Strathead, I welcome all opinions and cherish everyone's right to disagree. I also honor and respect the knowledge and experience it takes a person to become a Journeyman or Master Electrician. I would never question such a person's qualifications to design and install electrical equipment. But those qualifications are not the same as would be needed to ascertain that an effective ground fault return path exists even if you don't upsize the EGC. See my post #14 for my reasoning.
The science of logical reasoning (OK, I recall this from a college course I took 50 years ago) includes several "classical" invalid arguments. One goes something like this:
Person 1 - "What needs to be done here is XXX."
Person 2 - "Can you prove that?"
Person 1 - "This is my area of expertise. I am fully qualified to make this call. Trust me."
It may turn out that Person 1 is right. But the proof totally failed to prove anything. This type of invalid reasoning is called, "begging the question." This is what comes to my mind when I read statements along the lines of, "I am qualified enough to know I don't have to upsize my ground." How would a reviewer know who made the call not to upsize?
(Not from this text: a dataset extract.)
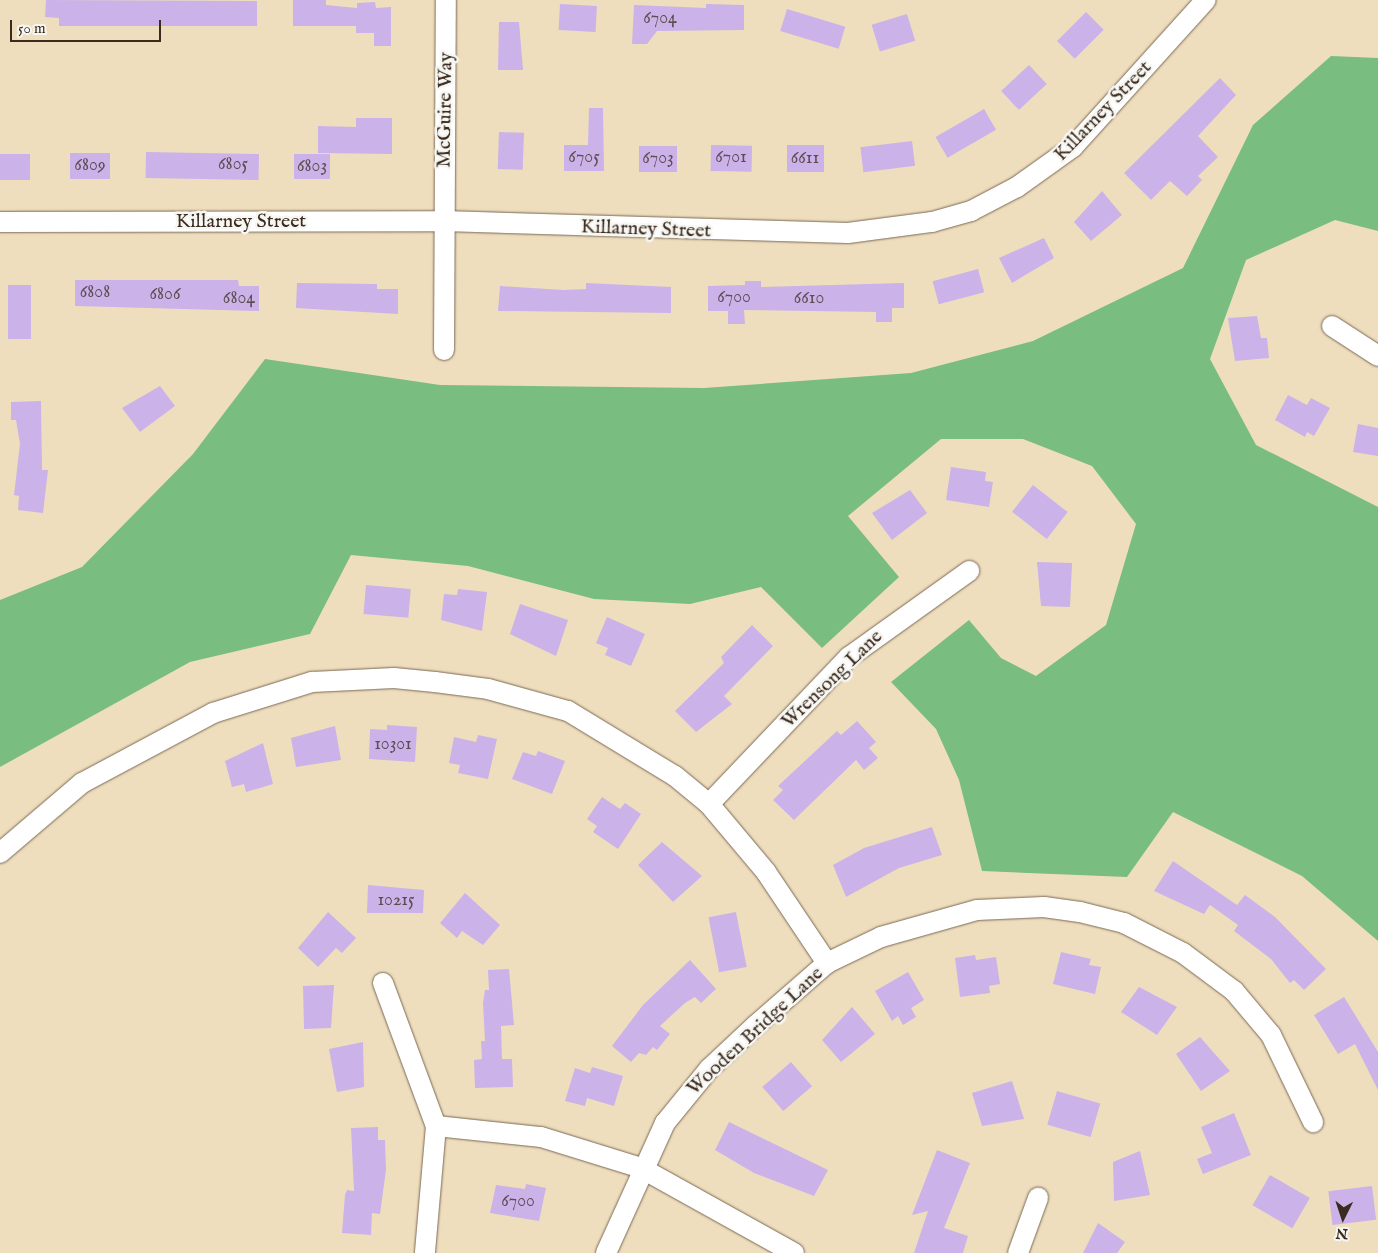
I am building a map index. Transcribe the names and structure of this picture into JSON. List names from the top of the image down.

How would a reviewer know that person's qualifications? A PE has the privilege (and indeed the duty) to declare to the world (by sealing and signing design documents) that, "This work was done by me or under my supervision." Is that needed, in order to take advantage of the exception under discussion here? I think so. You and others have disagreed.
Bottom line: If I am performing a plan review, or perhaps an on-site inspection of an installation in progress, and I see a 20 amp circuit with #10 phase and neutral conductors and a #12 EGC, and if there is no written justification for not using a #10 EGC, then I will cite this as a code violation.